EU plans new transparency laws on foreign media

EU plans new transparency laws on foreign media |

The European Commission plans to bring forward to early next year new legislation targeting foreign actors and influence in the European media sphere, officials have indicated, as part of attempts to increase transparency.  

The plans are set to be the latest planks of the European Democracy Action Plan adopted by the European Commission in 2020, which seeks to establish a framework for protecting media freedom and pluralism. 

Speaking at an event organised by EURACTIV last week, Daniel Braun, deputy head of cabinet for European Commission Vice-President Vera Jourová, indicated that the new rules would be followed by a review of the EADP by summer 2023. 

Braun described the EADP as a “reaction to democratic backsliding and trends that had been accelerated by COVID”, such as disinformation and foreign interference.  

“We are in a very dangerous situation. People believe less that democracy works for them. Russia is aware of this,” he said. 

The new rules will look at increasing transparency on foreign organisations operating in the EU’s media network. 

Microsoft’s Cornelia Kutterer described the Media Freedom Act as “the ‘crown jewel’ of the democracy action plan because it goes to the essence of the need to safeguard media pluralism.” 

In Europe and beyond, attacks on democratic institutions and fundamental rights are spreading faster than ever, and the spread of disinformation on social media and other media forms has been noticeable during the COVID-19 pandemic and now Russia’s war against Ukraine. 

Last month, the Commission presented the European Media Freedom Act, a new set of rules to protect media pluralism and independence in the EU and take account of the digital transformation of the media space into account. 

The EU executive also proposed to set up a new independent European Board for Media Services. 

“We are not regulating content but ensuring that actors in the information space can mitigate the risks,” said Braun. “This is not a freedom of speech issue but rather a distribution issue,” he added. 

“The long-term goal is resilience,” he said, adding that EU legislation relating to the media would not treat it like other economic sectors.  

The Commission official added that the Media Freedom Act had emerged because of increased levels of surveillance of journalists in some member states, questionable mergers and acquisitions, and the need for tighter rules on transparency on media ownership and fair distribution of state advertising. 

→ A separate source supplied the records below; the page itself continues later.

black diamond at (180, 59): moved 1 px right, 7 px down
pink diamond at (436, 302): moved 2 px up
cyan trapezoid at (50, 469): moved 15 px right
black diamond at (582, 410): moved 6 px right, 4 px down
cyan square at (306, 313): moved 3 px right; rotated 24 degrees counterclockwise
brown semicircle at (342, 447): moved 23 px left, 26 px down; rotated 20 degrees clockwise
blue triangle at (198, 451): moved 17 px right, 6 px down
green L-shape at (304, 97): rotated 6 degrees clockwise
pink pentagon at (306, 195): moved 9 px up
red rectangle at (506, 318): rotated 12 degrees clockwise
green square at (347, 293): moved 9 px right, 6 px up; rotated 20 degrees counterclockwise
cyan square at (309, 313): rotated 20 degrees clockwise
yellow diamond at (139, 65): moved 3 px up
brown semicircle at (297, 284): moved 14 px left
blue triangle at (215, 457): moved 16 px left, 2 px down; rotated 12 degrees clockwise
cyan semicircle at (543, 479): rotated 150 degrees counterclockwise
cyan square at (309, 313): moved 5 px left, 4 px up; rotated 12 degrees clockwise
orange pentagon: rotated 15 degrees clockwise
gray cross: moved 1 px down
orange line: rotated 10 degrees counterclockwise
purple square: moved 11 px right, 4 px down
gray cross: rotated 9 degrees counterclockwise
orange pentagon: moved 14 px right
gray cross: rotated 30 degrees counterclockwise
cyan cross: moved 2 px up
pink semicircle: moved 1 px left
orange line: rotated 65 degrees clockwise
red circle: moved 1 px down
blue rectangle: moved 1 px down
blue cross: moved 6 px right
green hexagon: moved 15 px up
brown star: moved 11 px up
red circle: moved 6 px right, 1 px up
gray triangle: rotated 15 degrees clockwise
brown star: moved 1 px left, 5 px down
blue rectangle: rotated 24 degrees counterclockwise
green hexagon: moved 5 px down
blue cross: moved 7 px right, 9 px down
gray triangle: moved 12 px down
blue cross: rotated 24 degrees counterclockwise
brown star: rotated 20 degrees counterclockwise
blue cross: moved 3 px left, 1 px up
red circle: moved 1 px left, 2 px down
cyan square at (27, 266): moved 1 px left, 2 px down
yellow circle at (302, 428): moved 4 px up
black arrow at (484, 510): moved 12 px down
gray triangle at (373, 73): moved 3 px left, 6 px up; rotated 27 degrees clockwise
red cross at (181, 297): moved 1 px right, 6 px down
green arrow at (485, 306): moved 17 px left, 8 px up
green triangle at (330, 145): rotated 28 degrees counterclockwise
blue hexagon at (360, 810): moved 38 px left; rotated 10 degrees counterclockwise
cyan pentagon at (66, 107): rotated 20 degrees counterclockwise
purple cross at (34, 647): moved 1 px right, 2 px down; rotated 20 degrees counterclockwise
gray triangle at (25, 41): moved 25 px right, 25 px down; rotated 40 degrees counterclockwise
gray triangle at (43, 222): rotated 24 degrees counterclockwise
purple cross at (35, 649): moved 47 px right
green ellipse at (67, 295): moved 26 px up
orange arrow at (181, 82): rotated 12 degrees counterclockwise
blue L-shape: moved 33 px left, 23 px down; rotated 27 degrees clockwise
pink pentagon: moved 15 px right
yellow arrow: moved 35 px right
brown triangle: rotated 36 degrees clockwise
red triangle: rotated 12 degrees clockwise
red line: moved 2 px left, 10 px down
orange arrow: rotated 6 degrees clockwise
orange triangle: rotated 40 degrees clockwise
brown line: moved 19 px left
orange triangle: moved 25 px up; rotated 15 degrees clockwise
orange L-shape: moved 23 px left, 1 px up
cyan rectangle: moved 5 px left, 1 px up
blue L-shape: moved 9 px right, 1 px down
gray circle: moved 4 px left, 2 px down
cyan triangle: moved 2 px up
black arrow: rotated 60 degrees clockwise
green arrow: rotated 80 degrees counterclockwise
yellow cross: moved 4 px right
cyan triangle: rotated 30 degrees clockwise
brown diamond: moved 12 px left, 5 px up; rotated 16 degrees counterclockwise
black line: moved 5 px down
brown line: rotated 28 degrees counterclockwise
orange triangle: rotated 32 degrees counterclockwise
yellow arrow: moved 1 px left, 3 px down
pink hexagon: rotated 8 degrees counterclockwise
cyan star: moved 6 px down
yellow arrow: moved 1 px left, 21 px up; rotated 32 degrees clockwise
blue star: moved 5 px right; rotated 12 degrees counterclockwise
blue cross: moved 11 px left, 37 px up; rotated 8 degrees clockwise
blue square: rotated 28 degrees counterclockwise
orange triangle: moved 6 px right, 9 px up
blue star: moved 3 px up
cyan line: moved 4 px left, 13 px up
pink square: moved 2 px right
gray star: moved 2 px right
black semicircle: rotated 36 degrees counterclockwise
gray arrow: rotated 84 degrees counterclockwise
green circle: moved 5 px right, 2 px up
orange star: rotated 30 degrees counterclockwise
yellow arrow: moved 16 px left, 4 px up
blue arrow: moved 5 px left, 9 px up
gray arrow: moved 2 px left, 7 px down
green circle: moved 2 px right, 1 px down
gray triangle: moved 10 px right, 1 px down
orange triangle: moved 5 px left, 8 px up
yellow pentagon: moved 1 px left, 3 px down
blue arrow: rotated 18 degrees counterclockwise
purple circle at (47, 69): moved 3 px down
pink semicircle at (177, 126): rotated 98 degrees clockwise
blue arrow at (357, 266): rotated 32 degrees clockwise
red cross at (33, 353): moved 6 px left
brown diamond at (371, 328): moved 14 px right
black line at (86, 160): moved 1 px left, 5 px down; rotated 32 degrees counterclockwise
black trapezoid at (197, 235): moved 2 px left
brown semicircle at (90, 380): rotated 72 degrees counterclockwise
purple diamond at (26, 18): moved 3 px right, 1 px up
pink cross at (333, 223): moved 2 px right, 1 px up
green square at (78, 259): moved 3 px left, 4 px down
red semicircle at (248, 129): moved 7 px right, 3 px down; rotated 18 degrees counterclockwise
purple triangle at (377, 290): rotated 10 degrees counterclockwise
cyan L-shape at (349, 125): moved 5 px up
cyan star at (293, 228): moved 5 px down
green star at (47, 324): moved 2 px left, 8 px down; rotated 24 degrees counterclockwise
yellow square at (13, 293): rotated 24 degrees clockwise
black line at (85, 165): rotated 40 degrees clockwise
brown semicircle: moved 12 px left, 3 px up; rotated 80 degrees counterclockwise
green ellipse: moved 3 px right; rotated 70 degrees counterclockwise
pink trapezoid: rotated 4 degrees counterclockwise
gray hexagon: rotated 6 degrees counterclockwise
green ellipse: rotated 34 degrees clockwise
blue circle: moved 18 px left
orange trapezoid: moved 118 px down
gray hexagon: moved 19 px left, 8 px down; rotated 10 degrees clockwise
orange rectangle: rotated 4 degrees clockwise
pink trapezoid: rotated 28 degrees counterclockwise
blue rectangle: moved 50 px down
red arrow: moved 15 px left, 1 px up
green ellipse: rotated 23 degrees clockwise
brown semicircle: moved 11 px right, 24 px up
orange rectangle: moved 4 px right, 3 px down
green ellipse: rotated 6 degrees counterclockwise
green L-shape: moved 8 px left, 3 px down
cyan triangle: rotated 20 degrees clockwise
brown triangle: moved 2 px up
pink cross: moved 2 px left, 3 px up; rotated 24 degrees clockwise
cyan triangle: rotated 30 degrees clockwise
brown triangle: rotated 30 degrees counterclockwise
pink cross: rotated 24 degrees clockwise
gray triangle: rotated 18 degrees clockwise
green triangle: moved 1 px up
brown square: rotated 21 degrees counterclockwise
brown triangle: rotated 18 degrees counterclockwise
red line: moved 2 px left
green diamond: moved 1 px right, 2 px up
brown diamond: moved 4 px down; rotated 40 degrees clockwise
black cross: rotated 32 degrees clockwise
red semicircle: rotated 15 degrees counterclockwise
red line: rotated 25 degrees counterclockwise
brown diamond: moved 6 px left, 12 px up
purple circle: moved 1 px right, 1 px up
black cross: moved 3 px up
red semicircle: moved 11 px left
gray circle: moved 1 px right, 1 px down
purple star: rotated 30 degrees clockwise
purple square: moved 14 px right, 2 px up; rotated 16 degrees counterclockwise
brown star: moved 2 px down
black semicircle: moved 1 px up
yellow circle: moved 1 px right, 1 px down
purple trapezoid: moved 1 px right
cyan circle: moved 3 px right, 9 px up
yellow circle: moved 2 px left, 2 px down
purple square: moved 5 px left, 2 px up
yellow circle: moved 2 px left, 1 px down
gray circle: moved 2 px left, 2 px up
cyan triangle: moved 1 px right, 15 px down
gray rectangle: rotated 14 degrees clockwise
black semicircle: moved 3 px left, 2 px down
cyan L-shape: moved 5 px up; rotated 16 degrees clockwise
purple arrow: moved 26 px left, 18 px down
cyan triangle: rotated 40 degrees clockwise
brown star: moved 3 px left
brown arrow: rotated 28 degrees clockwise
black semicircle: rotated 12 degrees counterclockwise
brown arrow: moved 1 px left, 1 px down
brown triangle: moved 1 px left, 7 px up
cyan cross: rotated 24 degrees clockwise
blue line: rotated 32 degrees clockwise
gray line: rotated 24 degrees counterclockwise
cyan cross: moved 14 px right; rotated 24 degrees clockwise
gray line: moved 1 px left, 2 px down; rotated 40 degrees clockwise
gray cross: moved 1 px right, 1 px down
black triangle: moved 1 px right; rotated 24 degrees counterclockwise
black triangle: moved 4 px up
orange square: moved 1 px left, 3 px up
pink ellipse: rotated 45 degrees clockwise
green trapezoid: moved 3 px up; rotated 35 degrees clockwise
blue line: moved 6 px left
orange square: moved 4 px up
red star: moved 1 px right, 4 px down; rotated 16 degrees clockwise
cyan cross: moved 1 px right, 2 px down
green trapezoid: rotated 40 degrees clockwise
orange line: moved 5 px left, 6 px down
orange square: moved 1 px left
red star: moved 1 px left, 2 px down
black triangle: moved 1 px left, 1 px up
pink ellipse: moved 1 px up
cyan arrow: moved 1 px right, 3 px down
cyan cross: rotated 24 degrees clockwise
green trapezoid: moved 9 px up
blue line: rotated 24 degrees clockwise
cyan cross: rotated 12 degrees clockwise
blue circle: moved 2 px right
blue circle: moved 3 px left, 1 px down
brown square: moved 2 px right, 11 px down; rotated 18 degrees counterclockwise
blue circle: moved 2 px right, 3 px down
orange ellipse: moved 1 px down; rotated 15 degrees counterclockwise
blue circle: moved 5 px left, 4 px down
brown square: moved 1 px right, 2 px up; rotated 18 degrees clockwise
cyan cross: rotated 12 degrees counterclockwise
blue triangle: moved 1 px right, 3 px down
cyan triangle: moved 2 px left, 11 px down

“We want to reach a situation where people can form their opinions free from manipulation. Empowering people to be able to do so, including people who feel frustrated or are on the fringes. It is a major challenge for democracies to deliver for these people. 

In separate legislation on European political parties, new draft rules seek to tighten the screw on foreign funding for European parties.

Andris Gobins, a member of the European Economic and Social Committee, urged businesses to be more active in defending democracy pointing to the number of companies still operating in Russia whose taxes were helping to fund its war on Ukraine. 

Alexandrina Najmowicz, secretary general of the European Civic Forum, said that “the biggest threat to democracy is people losing trust”, adding that “disinformation is an effect of a loss of trust.” 

“Certain populations are more prone to disinformation. If we look at research and opinion polls, it is those who are left behind, on the fringes of society,” she added, pointing to the need for policymakers to focus on ensuring that communities are not left behind.